Another phenomenon seen in this situation is called emotional seesawing. This is when a person receives either good or bad news, and then it is quickly taken away. This is what happens when Phoebe says yes to Joey’s request for money, but then immediately states he actually owes her more money than she owes him. Dolinski and his colleagues (Dolinski & Nawrat, 1998; Dolinski et al., 2002) showed that when this occurs, people are more likely to comply with a request. He explains this by saying that emotions invoke a specific plan of action, and when the emotions are quickly taken away, the person has not made a new plan of action. It is in this confusion, that the person is more likely to comply with with a request. In this case, Joey feels emotions such as relief and happiness about the fact that Phoebe has agreed to give him the money to buy a new fridge. When he is told he actually owes her more money, the emotions are taken away and in this confused state, he is more likely to find a way to comply with the request of paying her what he owes her. This scenario ends with him rescinding the request for Phoebe’s money as a way of restoring the debt.

A lesser affect seen in this negotiation is one of psychological reactance. This is when an individual (in this case Joey) perceives that his freedom of behaviour is restricted. It is an aversive tension state that motivates behaviour to restore his freedom. Here we see Joey’s ability to take Phoebe’s money and buy a new fridge restricted by the fact that he owes her more than she owes him. He can’t afford to pay Phoebe and the only way he can be free from his obligation to pay her is to rescind his request for four hundred dollars, and ask if they can call it even. This is the behaviour that was motivated to restore the closest level of freedom he can. He might not be able to pay for his new fridge but he is no longer indebted to Phoebe.
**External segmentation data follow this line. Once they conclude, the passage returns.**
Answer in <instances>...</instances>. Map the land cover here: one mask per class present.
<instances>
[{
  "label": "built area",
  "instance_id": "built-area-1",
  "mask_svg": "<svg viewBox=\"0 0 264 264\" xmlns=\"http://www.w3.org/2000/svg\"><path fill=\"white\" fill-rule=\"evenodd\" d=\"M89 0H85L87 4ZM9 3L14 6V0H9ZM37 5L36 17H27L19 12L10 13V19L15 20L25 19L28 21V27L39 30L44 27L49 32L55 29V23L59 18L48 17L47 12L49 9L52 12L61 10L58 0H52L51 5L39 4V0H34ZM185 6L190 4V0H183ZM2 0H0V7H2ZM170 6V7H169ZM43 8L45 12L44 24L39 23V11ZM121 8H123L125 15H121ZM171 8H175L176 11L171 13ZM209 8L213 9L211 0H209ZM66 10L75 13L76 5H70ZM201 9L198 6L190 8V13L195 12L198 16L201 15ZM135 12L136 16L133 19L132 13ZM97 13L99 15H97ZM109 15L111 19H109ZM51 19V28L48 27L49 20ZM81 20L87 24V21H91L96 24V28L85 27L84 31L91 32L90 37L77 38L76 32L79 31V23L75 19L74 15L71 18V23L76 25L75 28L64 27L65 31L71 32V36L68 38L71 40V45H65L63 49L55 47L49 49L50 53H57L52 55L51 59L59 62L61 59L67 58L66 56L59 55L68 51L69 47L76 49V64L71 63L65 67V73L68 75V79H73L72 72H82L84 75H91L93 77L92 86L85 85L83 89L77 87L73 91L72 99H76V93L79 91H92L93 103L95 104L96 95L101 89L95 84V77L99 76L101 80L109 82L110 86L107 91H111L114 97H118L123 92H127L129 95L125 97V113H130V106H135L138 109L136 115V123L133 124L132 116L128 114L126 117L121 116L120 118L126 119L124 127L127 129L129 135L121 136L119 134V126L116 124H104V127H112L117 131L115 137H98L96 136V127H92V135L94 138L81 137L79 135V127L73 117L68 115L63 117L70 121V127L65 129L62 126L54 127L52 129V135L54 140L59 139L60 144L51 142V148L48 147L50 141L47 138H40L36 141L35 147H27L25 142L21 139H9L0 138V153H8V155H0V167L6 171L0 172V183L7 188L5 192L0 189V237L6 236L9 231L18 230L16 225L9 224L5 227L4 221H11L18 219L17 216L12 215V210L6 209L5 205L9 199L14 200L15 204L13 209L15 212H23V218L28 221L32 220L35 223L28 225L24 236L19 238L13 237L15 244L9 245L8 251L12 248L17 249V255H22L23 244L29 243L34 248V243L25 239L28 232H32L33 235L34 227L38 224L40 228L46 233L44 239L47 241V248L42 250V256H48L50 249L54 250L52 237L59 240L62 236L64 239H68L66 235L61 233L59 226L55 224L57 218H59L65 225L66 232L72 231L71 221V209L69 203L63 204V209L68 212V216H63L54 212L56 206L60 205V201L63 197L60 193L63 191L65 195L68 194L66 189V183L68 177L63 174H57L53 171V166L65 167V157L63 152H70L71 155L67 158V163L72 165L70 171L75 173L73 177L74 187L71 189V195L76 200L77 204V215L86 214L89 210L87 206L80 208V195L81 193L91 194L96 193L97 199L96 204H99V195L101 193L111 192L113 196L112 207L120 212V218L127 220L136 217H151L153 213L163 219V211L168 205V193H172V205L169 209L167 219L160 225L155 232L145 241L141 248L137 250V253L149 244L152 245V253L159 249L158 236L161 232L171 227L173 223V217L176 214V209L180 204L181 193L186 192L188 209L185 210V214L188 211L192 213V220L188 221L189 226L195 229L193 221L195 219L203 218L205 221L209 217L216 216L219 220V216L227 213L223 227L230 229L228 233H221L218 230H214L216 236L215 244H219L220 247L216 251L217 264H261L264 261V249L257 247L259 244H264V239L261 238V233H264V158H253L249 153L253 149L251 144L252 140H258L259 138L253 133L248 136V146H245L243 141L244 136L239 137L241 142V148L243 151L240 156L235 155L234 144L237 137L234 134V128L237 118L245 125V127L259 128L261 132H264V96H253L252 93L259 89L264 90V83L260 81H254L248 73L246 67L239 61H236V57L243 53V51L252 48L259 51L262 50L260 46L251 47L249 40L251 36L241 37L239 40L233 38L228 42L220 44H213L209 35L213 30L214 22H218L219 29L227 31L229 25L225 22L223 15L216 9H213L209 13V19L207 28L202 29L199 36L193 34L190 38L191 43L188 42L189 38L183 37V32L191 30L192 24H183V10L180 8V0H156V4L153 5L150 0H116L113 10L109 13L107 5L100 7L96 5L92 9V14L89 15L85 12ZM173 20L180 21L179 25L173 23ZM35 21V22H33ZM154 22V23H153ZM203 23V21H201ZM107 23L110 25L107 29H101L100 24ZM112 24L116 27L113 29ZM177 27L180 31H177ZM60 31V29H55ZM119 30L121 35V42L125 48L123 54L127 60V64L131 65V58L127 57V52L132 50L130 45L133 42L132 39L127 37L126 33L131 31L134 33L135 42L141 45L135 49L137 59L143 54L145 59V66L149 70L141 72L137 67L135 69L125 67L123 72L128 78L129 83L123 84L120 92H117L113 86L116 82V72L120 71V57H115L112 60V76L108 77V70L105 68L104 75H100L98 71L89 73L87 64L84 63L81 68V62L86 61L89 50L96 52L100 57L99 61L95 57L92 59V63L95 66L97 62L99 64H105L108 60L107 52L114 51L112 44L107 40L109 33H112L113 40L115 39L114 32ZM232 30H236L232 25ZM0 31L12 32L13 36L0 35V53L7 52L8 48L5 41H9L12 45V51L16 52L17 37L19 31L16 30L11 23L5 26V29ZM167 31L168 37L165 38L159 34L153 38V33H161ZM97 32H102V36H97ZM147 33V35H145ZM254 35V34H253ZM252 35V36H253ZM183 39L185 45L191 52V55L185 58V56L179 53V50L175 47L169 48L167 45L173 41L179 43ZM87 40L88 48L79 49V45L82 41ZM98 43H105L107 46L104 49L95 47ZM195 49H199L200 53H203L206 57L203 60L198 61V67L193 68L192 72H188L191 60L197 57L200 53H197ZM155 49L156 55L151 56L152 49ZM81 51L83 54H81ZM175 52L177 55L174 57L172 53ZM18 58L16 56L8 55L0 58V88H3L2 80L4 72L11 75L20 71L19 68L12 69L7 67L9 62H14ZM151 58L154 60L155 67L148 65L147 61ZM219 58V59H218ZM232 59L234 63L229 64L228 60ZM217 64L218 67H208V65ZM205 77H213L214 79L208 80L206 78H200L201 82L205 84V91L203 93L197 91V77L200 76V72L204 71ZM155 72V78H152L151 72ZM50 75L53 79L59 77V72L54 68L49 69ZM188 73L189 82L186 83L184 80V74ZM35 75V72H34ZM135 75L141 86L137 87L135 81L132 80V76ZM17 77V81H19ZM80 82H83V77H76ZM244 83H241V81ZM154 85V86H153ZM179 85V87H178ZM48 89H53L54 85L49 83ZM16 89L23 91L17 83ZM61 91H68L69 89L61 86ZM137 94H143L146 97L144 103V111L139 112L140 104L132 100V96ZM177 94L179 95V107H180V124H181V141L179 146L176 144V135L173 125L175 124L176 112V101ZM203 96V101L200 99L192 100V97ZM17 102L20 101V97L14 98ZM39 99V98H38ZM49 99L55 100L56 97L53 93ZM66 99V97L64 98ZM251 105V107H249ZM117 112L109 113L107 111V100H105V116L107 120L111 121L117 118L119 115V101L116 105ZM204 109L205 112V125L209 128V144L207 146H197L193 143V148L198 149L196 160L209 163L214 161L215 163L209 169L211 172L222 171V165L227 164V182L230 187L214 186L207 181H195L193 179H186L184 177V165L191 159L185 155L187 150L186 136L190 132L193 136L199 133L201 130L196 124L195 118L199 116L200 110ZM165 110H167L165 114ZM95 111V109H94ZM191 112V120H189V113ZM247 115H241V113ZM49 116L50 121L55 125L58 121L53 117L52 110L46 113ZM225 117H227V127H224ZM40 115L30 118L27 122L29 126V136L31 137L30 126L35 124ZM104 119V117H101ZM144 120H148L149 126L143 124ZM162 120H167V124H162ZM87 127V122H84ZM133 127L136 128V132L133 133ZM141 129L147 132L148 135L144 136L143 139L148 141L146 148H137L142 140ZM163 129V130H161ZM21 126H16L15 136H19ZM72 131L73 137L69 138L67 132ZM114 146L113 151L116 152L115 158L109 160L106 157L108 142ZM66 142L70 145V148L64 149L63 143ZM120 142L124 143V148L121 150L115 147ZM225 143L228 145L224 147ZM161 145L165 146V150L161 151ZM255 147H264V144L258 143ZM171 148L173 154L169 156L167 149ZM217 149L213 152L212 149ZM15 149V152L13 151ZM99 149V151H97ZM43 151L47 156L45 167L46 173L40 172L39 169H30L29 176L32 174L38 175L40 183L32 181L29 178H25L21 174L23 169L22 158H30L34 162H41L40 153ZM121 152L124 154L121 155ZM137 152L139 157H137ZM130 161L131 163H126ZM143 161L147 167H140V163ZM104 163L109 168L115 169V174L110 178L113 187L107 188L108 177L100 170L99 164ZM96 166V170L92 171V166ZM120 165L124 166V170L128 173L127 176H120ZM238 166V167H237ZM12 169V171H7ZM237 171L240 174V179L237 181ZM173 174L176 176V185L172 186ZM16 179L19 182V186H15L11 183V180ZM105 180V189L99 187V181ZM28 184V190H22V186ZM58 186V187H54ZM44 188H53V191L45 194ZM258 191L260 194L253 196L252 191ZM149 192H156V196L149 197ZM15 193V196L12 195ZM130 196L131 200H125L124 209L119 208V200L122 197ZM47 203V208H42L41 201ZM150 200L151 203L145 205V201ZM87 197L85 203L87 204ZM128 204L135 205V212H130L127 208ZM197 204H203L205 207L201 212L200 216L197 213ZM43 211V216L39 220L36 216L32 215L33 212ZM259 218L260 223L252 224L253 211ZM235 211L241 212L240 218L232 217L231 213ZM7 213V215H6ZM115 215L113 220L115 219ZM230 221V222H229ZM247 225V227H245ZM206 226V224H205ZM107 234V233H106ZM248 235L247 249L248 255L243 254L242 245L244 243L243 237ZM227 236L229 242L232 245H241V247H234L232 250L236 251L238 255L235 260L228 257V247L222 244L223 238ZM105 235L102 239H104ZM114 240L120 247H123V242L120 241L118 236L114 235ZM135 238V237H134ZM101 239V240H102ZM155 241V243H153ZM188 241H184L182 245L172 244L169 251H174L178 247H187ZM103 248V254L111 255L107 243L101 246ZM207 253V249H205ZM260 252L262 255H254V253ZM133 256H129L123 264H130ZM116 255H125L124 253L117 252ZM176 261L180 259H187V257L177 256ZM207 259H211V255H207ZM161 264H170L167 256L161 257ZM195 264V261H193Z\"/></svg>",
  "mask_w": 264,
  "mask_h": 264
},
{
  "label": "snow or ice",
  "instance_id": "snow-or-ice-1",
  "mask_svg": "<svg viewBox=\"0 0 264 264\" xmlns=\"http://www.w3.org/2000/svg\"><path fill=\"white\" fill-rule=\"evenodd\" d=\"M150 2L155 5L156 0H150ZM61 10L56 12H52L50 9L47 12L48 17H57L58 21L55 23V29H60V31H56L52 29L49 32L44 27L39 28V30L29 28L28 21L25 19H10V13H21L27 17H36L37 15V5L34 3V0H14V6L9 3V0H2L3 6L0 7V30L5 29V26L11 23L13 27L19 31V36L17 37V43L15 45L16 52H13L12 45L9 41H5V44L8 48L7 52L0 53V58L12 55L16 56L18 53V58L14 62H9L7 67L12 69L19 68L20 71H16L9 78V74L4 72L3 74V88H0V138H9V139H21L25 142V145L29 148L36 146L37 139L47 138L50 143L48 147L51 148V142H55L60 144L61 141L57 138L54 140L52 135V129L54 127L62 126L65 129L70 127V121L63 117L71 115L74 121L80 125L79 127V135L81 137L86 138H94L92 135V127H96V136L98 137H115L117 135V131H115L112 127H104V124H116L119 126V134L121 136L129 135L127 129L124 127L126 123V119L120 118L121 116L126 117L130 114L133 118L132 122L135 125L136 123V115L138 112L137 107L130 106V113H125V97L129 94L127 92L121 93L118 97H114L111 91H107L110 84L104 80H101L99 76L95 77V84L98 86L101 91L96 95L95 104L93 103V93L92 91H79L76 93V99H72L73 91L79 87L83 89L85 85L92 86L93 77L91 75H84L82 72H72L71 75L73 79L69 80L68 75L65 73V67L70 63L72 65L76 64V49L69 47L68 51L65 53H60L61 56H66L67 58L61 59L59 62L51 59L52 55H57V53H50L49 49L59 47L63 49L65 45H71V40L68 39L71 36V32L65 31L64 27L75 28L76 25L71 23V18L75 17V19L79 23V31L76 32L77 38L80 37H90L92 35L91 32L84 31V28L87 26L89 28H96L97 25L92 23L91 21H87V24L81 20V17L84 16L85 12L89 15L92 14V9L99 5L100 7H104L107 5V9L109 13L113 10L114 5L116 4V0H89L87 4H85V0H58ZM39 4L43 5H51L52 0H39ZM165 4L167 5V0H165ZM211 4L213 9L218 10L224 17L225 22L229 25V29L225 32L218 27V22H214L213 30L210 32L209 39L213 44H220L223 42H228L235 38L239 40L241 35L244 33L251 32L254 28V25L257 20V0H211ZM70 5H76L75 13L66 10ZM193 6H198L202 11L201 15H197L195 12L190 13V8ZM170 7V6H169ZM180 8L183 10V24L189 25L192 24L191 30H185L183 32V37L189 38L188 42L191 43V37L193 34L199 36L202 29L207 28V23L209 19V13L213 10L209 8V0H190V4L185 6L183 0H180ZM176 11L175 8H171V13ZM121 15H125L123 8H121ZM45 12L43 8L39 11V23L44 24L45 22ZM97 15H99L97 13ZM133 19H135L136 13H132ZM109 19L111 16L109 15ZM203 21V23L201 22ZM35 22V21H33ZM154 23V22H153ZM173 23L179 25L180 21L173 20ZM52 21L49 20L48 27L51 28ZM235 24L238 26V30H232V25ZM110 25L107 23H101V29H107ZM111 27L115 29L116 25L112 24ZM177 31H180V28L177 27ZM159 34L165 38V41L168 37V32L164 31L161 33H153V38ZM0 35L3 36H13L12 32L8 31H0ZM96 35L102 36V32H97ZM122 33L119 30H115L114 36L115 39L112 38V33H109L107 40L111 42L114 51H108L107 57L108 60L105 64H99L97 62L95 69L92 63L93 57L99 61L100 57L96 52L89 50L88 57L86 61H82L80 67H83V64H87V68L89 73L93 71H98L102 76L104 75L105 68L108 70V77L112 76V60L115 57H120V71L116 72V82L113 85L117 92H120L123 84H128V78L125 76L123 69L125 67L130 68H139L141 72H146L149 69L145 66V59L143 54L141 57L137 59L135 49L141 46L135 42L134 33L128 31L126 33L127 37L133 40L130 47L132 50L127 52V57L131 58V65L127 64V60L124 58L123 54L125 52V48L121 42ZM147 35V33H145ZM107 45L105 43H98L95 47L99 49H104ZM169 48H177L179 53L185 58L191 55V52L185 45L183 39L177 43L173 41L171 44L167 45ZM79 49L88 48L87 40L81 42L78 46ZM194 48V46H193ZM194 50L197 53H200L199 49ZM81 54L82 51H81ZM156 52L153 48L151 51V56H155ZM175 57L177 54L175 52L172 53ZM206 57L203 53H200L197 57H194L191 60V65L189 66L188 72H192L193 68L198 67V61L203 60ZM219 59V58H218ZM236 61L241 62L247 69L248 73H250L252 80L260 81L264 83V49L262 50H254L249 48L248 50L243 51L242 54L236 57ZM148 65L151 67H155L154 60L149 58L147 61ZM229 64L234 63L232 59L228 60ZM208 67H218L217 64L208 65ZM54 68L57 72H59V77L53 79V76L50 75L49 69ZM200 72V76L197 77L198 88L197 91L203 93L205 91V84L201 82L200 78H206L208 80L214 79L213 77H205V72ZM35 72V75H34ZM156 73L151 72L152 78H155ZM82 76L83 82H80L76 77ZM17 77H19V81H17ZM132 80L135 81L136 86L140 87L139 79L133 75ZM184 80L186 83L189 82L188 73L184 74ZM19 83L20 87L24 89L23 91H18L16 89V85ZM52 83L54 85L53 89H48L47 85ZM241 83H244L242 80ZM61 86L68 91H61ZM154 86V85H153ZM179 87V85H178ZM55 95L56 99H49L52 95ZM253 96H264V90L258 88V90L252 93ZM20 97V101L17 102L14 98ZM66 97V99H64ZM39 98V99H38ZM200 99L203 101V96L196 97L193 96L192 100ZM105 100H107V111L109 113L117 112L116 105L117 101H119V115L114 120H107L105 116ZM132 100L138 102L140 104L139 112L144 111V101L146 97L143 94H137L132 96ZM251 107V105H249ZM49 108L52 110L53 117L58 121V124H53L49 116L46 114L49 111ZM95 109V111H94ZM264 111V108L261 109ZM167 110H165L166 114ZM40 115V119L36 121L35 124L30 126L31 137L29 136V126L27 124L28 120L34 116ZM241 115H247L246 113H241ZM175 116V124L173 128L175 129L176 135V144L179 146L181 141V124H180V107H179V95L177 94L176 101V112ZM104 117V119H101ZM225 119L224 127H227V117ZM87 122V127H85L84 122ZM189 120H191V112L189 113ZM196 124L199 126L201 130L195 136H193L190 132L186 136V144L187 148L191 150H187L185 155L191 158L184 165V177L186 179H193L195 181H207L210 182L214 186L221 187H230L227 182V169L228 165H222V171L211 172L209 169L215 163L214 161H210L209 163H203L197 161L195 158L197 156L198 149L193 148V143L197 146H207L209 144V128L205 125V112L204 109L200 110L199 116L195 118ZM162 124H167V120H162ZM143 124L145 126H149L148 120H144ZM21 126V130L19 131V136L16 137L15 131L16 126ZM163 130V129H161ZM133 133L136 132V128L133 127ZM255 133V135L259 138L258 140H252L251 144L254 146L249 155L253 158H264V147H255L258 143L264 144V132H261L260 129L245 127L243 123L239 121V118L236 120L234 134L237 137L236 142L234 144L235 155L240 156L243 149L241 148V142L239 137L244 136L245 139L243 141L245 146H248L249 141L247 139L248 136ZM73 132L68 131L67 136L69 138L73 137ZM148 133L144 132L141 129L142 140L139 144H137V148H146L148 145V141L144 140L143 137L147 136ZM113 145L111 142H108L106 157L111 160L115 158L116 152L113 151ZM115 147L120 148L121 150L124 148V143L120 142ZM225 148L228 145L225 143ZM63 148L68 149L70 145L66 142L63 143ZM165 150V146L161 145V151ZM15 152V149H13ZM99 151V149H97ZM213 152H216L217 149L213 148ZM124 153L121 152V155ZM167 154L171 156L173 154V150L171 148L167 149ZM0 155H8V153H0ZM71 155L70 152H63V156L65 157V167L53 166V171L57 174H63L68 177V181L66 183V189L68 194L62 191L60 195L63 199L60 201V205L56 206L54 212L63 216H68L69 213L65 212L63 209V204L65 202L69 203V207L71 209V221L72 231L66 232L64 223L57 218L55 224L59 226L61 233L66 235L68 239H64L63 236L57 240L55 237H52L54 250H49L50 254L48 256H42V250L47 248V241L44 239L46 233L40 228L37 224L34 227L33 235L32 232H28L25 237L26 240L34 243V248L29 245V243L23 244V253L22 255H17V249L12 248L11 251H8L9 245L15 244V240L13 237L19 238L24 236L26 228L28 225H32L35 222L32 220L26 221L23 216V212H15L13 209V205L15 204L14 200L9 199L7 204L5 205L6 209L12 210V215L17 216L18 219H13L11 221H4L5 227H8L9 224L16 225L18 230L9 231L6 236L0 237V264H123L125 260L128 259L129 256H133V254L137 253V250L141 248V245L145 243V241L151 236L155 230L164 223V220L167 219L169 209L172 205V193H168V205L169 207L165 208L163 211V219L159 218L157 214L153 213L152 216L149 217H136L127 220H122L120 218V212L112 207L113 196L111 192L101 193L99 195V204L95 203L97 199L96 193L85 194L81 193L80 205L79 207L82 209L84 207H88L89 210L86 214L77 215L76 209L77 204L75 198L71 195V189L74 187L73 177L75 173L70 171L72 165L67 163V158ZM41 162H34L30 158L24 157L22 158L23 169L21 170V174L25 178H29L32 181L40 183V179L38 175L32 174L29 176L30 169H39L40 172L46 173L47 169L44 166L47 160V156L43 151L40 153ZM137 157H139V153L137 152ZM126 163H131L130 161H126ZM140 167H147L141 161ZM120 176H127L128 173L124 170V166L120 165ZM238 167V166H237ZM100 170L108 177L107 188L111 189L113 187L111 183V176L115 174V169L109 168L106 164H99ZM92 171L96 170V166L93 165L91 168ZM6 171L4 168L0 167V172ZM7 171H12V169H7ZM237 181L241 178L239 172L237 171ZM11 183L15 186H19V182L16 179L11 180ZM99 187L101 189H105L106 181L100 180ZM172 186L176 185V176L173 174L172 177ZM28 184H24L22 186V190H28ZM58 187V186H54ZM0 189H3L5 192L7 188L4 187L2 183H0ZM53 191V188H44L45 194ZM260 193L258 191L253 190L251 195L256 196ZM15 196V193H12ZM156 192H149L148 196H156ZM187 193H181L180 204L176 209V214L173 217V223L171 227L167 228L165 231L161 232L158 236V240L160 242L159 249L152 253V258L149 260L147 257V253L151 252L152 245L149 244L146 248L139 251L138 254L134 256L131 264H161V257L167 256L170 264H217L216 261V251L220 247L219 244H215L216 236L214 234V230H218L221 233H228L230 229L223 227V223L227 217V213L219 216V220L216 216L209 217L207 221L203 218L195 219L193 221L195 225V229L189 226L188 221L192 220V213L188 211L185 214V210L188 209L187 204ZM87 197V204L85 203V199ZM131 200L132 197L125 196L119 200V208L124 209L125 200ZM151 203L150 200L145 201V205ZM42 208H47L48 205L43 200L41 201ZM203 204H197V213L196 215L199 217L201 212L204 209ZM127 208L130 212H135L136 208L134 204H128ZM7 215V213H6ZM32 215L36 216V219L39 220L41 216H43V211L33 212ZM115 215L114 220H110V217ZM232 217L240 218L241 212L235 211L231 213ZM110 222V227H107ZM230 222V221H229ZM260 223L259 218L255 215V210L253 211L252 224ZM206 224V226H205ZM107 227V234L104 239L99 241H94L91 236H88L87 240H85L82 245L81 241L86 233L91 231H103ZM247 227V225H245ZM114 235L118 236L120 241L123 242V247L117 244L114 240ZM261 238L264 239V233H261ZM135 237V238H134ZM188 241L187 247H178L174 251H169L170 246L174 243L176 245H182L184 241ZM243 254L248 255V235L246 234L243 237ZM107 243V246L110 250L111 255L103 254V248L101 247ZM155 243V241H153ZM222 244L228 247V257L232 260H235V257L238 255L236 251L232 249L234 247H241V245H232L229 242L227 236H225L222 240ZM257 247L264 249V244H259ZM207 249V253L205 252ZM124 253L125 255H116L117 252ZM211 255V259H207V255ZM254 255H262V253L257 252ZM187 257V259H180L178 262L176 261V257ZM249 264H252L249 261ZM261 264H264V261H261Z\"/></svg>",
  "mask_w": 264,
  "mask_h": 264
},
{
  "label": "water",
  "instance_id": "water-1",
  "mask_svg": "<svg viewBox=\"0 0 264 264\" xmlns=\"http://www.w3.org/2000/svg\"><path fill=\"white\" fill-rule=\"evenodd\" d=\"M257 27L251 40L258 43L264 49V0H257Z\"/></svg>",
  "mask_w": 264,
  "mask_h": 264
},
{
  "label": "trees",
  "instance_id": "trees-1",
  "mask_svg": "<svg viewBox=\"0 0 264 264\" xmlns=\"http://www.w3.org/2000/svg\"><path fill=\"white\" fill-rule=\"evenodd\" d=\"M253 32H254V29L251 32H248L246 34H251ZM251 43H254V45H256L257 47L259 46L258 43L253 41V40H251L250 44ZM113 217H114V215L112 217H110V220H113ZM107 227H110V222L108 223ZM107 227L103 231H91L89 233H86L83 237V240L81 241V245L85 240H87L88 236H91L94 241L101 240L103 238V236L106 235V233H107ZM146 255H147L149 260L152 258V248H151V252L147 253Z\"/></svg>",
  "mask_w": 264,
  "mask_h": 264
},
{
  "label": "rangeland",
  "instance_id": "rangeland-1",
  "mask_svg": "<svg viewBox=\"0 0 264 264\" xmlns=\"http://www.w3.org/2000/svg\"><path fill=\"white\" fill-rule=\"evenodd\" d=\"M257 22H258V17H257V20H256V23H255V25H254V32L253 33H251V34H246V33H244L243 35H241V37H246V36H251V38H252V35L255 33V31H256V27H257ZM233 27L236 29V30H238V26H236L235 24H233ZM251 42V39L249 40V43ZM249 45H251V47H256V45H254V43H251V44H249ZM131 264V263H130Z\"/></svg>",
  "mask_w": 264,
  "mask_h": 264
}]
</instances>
This motivation and behaviour to restore freedom was seen in a number of experiments (Brehm, 1966; Brehm & Brehm, 1981) with personal and impersonal threats.

In a very short space of time, Phoebe has managed to use multiple arts of persuasion to convince Joey that she is in fact doing him a favour by not paying him for his new fridge. He feels relief and freedom from obligation after her ‘rejection’ of his request for money, compared to increased stress and tension between Joey and his other friends. If anything, Phoebe can later use the fact that she let Joey off from paying her the two hundred dollar difference to persuade him to do something else for her.


Brehm, J. W. (1966). A theory of psychological reactance. New York.

Brehm, S. S., & Brehm, J. W. (1981). Psychological reactance: A theory of freedom and control (pp. 327-343). New York: Academic Press.

Dolinski, D., & Nawrat, R. (1998). “Fear-then-relief” procedure for producing compliance: beware when the danger is over. Journal of Experimental Social Psychology34(1), 27-50.

Dolinski, D., Ciszek, M., Godlewski, K., & Zawadzki, M. (2002). Fearthenrelief, mindlessness, and cognitive deficits. European Journal of Social Psychology32(4), 435-447.

Kunz, P. R., & Woolcott, M. (1976). Season's greetings: From my status to yours. Social Science Research5(3), 269-278.

Roloff, M. E., Janiszewski, C. A., McGRATH, M. A. R. Y., Burns, C. S., & Manrai, L. A. (1988). Acquiring resources from intimates when obligation substitutes for persuasion. Human Communication Research14(3), 364-396.

Vangelisti, A. L., Daly, J. A., & RUDNICK, J. (1991). Making people feel guilty in conversations. Human Communication Research18(1), 3-39.